* [Given request]:
In the page excerpt on law enforcement and tax havens, when did the United States and other countries begin strongly cracking down on tax avoidance via offshore bank accounts?

* [Page excerpt]:
— START —

Law enforcement constantly sets a and changes priorities for any number of reasons. Enforcement may change even as the laws remain the same. It could arise from political pressure, a spate of a certain type of fraudulent behavior or, as in this case, a change of technology. Just because law enforcement accepted certain illegal practices in the past with a wink and a nod, does not mean they will always continue to do so. Anyone engaging in illegal business practices not currently enforced bears the risk that enforcement may change at any moment.

The best way to avoid consequences from breaking the law remains simply not breaking the law to begin with. Mindfully consider the risks before pursuing a strategy. Take it from me, 20/20 hindsight is a painful way to learn a lesson.  

Industry Future State

The United States and numerous other countries began strongly cracking down on tax avoidance via offshore bank accounts in the mid-2000s. These countries placed tremendous pressure upon formerly popular tax havens such as Switzerland and the Isle of Jersey, threatening removal of banks in those jurisdictions from the international banking system. Those banks slowly complied over the course of a few years, putting their clients at huge risk for large monetary penalties and potential time in prison.

— END —

* [Supplied records]:
— START —

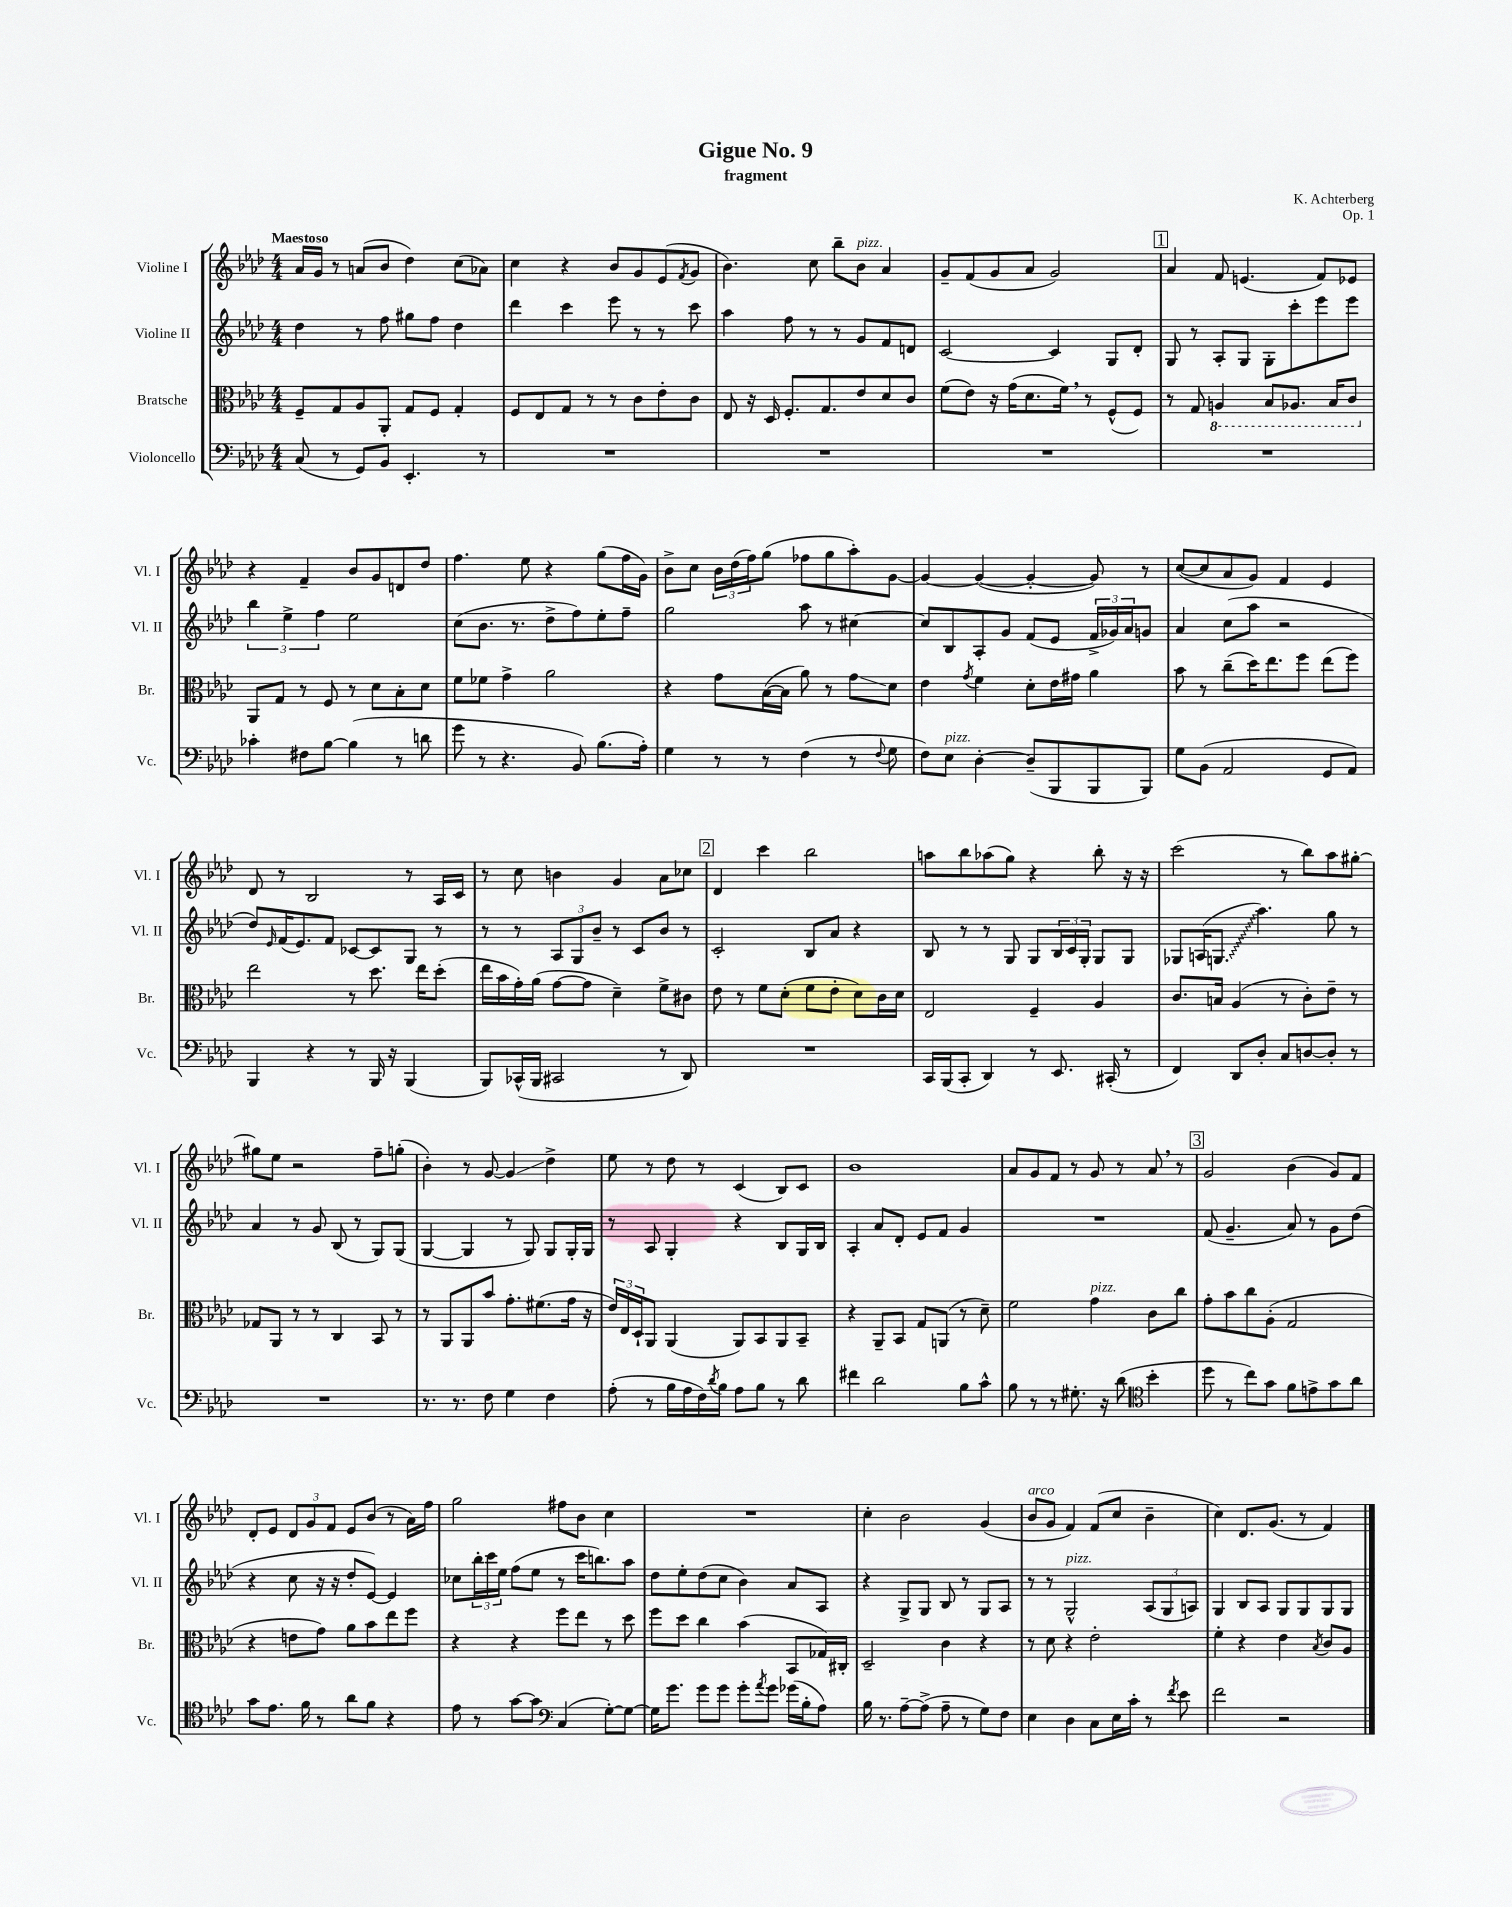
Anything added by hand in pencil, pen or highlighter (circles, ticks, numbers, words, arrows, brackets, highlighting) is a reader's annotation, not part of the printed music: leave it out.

**kern	**kern	**kern	**kern
*staff4	*staff3	*staff2	*staff1
*clefF4	*clefC3	*clefG2	*clefG2
*k[b-e-a-d-]	*k[b-e-a-d-]	*k[b-e-a-d-]	*k[b-e-a-d-]
*M4/4	*M4/4	*M4/4	*M4/4
(8C	8F~	4dd-	16a-
.	.	.	16g
8r	8G	.	8r
8GG)	8A-	8r	(8a
8BB-	8AA-'	8ff	8b-
4.EE-'	8G	8gg#	4dd-)
.	8F	8ff	.
.	4G'	4dd-	(8cc
8r	.	.	8a-)
=	=	=	=
1r	8F	4ddd-	4cc
.	8E-	.	.
.	8G	4ccc	4r
.	8r	.	.
.	8r	8eee-	8b-
.	8c	8r	8g
.	8e-'	8r	(8e-
.	.	.	8qf
.	8c	8ccc	8g
=	=	=	=
1r	8E-	4aa-	4.b-)
.	16r	.	.
.	16D-	.	.
.	8.F'	8ff	.
.	.	8r	8cc
.	8.G	.	.
.	.	8r	8bb-~
.	8e-	8g	8b-
.	8d-	8f	4a-
.	8c	8d	.
=	=	=	=
1r	(8f	[2c	8g~
.	8e-)	.	(8f
.	16r	.	8g
.	(16g	.	.
.	8.d-	.	8a-
.	.	4c]	2g)
.	16f)	.	.
.	8r	.	.
.	(8F^^	8G	.
.	8F)	8d-'	.
=	=	=	=
1r	8r	8G	4a-
.	8G	8r	.
.	4AA	8A-'	8f
.	.	8G	(4.e
.	8BB-	8G'	.
.	8.AA-	8ccc'	.
.	.	8eee-	8f)
.	16BB-	.	.
.	8C	8eee-	8e-
=	=	=	=
4c-'	8AA-	6bb-	4r
.	8G	.	.
.	.	6ee-^	.
8F#	8r	.	4f~
.	.	6ff	.
[8B-	8F	.	.
(4B-]	8r	2ee-	8b-
.	8d-	.	8g
8r	8B-'	.	8d
8d	8d-	.	8dd-
=	=	=	=
8g	8f	(8cc	4.ff
8r	8f-	8.b-	.
4.r	4g^	.	.
.	.	8.r	.
.	.	.	8ee-
.	2a-	8dd-^	4r
8BB-)	.	8ff)	.
(8.B-	.	8ee-'	(8gg
.	.	8ff~	16ff
16A-')	.	.	16g)
=	=	=	=
4G	4r	2gg	8b-^
.	.	.	8cc
8r	8g	.	24b-
.	.	.	(24dd-
.	.	.	24ff)
8r	([16B-	.	(8gg
.	16B-]	.	.
(4F	8a-)	8aa-	8ff-
.	8r	8r	8gg
8r	8g	[4cc#	8aa-')
8qqF	.	.	.
8G	8d-	.	[8g
=	=	=	=
8F)	4e-	8cc#]	4g_
8E-	.	8B-	.
.	8qg	.	.
[4D-'	4f	8A-'	(4g_
.	.	8g	.
(8D-~]	8d-'	(8f	4g'_
8BBB-	16e-	8e-	.
.	16g#	.	.
8BBB-	4a-	24f^	8g])
.	.	24g-)	.
.	.	24a-	.
8BBB-)	.	8g	8r
=	=	=	=
8G	8b-	4a-	([8cc
(8BB-	8r	.	8cc]
2AA-	(8cc~	(8cc	8a-
.	16dd-)	8aa-	8g)
.	8.ee-	.	.
.	.	2r	4f
.	8ff	.	.
8GG	(8ee-	.	4e-
8AA-)	8ff)	.	.
=	=	=	=
4BBB-	2ee-	8dd-)	8d-
.	.	16qqe-	.
.	.	(16f	8r
.	.	8.e-)	.
4r	.	.	2B-
.	.	8f	.
8r	8r	[8c-	.
16BBB-	8.dd-	8c-]	.
16r	.	.	.
(4BBB-	.	8G	8r
.	16ee-	.	.
.	(8dd-'	8r	16A-
.	.	.	16c
=	=	=	=
8BBB-)	16ee-	8r	8r
.	16b-	.	.
(16CC-^^	16g')	8r	8cc
16BBB-	(16a-	.	.
2CC#	[8g	12A-	4b
.	.	12G	.
.	8g]	.	.
.	.	12b-~	.
.	4d-~)	8r	4g
.	.	8c	.
8r	8f^	8b-	8a-
8DD-)	8c#	8r	8cc-
=	=	=	=
1r	8e-	2c'	4d-
.	8r	.	.
.	8f	.	4ccc
.	(8d-'	.	.
.	8f	8B-	2bb-
.	8e-'	8a-	.
.	8d-)	4r	.
.	16c	.	.
.	16d-	.	.
=	=	=	=
16CC	2E-	8B-	8aa
(16BBB-	.	.	.
8CC'	.	8r	8bb-
4DD-)	.	8r	(8aa-
.	.	8G	8gg)
8r	4F~	8G	4r
8.EE-	.	24B-	.
.	.	24c	.
.	.	24G'	.
.	4A-	8G	8bb-'
(16CC#'	.	.	.
8r	.	8G	16r
.	.	.	16r
=	=	=	=
4FF)	8.c	8G-	(2ccc
.	.	(16A	.
.	16B	8.G	.
8DD-	(4A-	.	.
8D-'	.	4.aa-)	.
8C	8r	.	8r
[8D	8c')	.	8bb-)
8D']	8e-~	8gg	8aa-
8r	8r	8r	[8gg#'
=	=	=	=
1r	8G-	4a-	8gg#]
.	8AA-	.	8ee-
.	8r	8r	2r
.	8r	8g	.
.	4C	(8B-	.
.	.	8r	.
.	8BB-	8G)	8ff~
.	8r	(8G	(8gg'
=	=	=	=
8.r	8r	[4G	4b-')
.	8AA-	.	.
8.r	.	.	.
.	8AA-	4G]	8r
8F	8b-	.	[8g
4G	8.g'	8r	4g]
.	.	8G)	.
.	(8.f#	.	.
4F	.	8G	4dd-^
.	16g	16G'	.
.	16r	16G	.
=	=	=	=
(8A-'	24e-)	8r	8ee-
.	24E-	.	.
.	24D-`	.	.
8r	8AA-	8A-	8r
16B-	(4AA-	4G'	8dd-
16A-	.	.	.
16F)	.	.	8r
8qd-	.	.	.
16B-	.	.	.
8A-	8AA-)	4r	(4c
8B-	8BB-	.	.
8r	8AA-	8B-	8B-)
8d-	8BB-~	16G	8c
.	.	16B-	.
=	=	=	=
4f#	4r	4A-'	1b-
2d-	8AA-~	8a-	.
.	8BB-	8d-'	.
.	8G	8e-	.
.	(8AA	8f	.
8B-	8r	4g	.
8c^^	8d-~)	.	.
=	=	=	=
8B-	2f	1r	8a-
8r	.	.	8g
8r	.	.	8f
8.G#'	.	.	8r
.	4g	.	8g
16r	.	.	.
(8d-	.	.	8r
*clefC4	*	*	*
4b-'	8c	.	8a-
.	8cc	.	8r
=	=	=	=
8dd-	8g'	(8f	2g
8r	8b-	4.g~	.
8cc)	8cc	.	.
8g	(8A-'	.	.
8f	2G	8a-)	(4b-
8e^	.	8r	.
8g	.	8g	8g)
8a-	.	(8dd-	8f
=	=	=	=
8g	4r	4r	8d-'
8.e-	.	.	8e-
.	8e	8cc	12d-
16f	.	.	.
.	.	.	12g
8r	8g)	16r	.
.	.	.	12f
.	.	16r	.
8a-	8a-	8dd-'	8e-
8f	8b-	[8e-)	(8b-
4r	8ee-	4e-]	8r
.	8ff	.	16a-)
.	.	.	16ff
=	=	=	=
8e-	4r	8cc-	2gg
8r	.	24bb-'	.
.	.	24ccc	.
.	.	24ee-	.
[8g	4r	(8ff	.
8g]	.	8ee-	.
*clefF4	*	*	*
(4C	8ff	8r	8ff#
.	8ee-	16ccc	8b-
.	.	8.bb)	.
[8G')	8r	.	4cc
8G_	8dd-	8aa-	.
=	=	=	=
16G]	8ff	8dd-	1r
8.g	.	.	.
.	8dd-	8ee-'	.
8g	4cc	(8dd-	.
8g	.	8cc	.
8g'	(4b-	4b-)	.
8qa-	.	.	.
8g	.	.	.
(16g-	8BB-	8a-	.
16B-'	.	.	.
8A-)	16G-)	8A-	.
.	16C#'	.	.
=	=	=	=
16B-	2D-~	4r	4cc'
8.r	.	.	.
[8A-~	.	8G^	2b-
(8A-^]	.	8G	.
8A-~	4c	8B-	.
8r	.	8r	.
8G)	4r	8G	(4g
8F	.	8A-	.
=	=	=	=
4E-	8r	8r	8b-
.	8d-	8r	8g
4D-	4r	2G^^	4f)
8C	2e-'	.	(8f
16E-	.	.	8cc
16c'	.	.	.
8r	.	(12A-	4b-~
.	.	12G	.
8qf	.	.	.
8e-	.	.	.
.	.	12A)	.
=	=	=	=
2f	4f'	4G	4cc)
.	4r	8B-	8.d-
.	.	8A-	.
.	.	.	(8.g
2r	4e-	8G	.
.	.	8G	8r
.	8qB-	.	.
.	8c	8G	4f)
.	8A-	8G	.
==	==	==	==
*-	*-	*-	*-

— END —

* [Answer to the exercise]:
In the mid-2000s.